Starting at the line with "tignan ko, dali", retype every remaining line of the records exactly. Do not include pictures.

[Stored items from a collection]
* * * * *

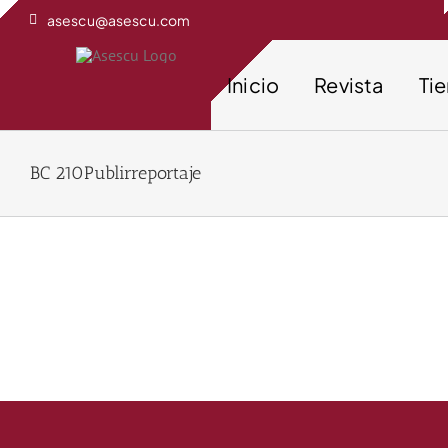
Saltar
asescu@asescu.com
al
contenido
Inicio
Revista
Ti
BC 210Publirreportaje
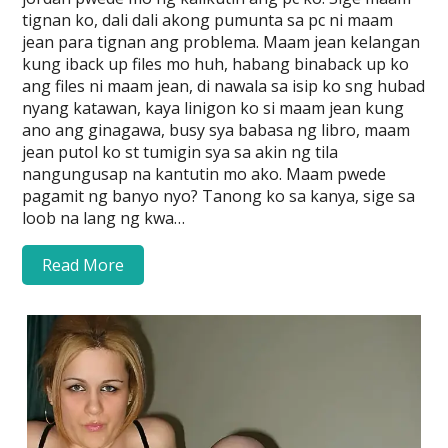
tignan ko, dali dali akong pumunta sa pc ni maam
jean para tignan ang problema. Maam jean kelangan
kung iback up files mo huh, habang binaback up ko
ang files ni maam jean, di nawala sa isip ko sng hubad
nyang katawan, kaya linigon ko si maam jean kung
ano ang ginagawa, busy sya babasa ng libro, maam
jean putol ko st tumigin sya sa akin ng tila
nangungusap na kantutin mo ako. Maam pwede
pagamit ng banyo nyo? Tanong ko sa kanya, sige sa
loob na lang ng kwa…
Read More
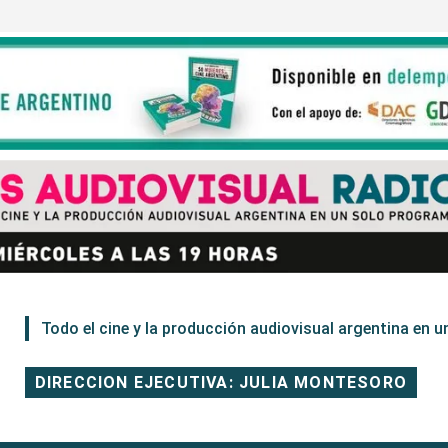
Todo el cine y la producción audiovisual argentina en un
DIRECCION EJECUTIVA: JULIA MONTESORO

* * * * *

→ EXERCISE OUTPUT
tignan ko, dali dali akong pumunta sa pc ni maam
jean para tignan ang problema. Maam jean kelangan
kung iback up files mo huh, habang binaback up ko
ang files ni maam jean, di nawala sa isip ko sng hubad
nyang katawan, kaya linigon ko si maam jean kung
ano ang ginagawa, busy sya babasa ng libro, maam
jean putol ko st tumigin sya sa akin ng tila
nangungusap na kantutin mo ako. Maam pwede
pagamit ng banyo nyo? Tanong ko sa kanya, sige sa
loob na lang ng kwa…
Read More
Todo el cine y la producción audiovisual argentina en un
DIRECCION EJECUTIVA: JULIA MONTESORO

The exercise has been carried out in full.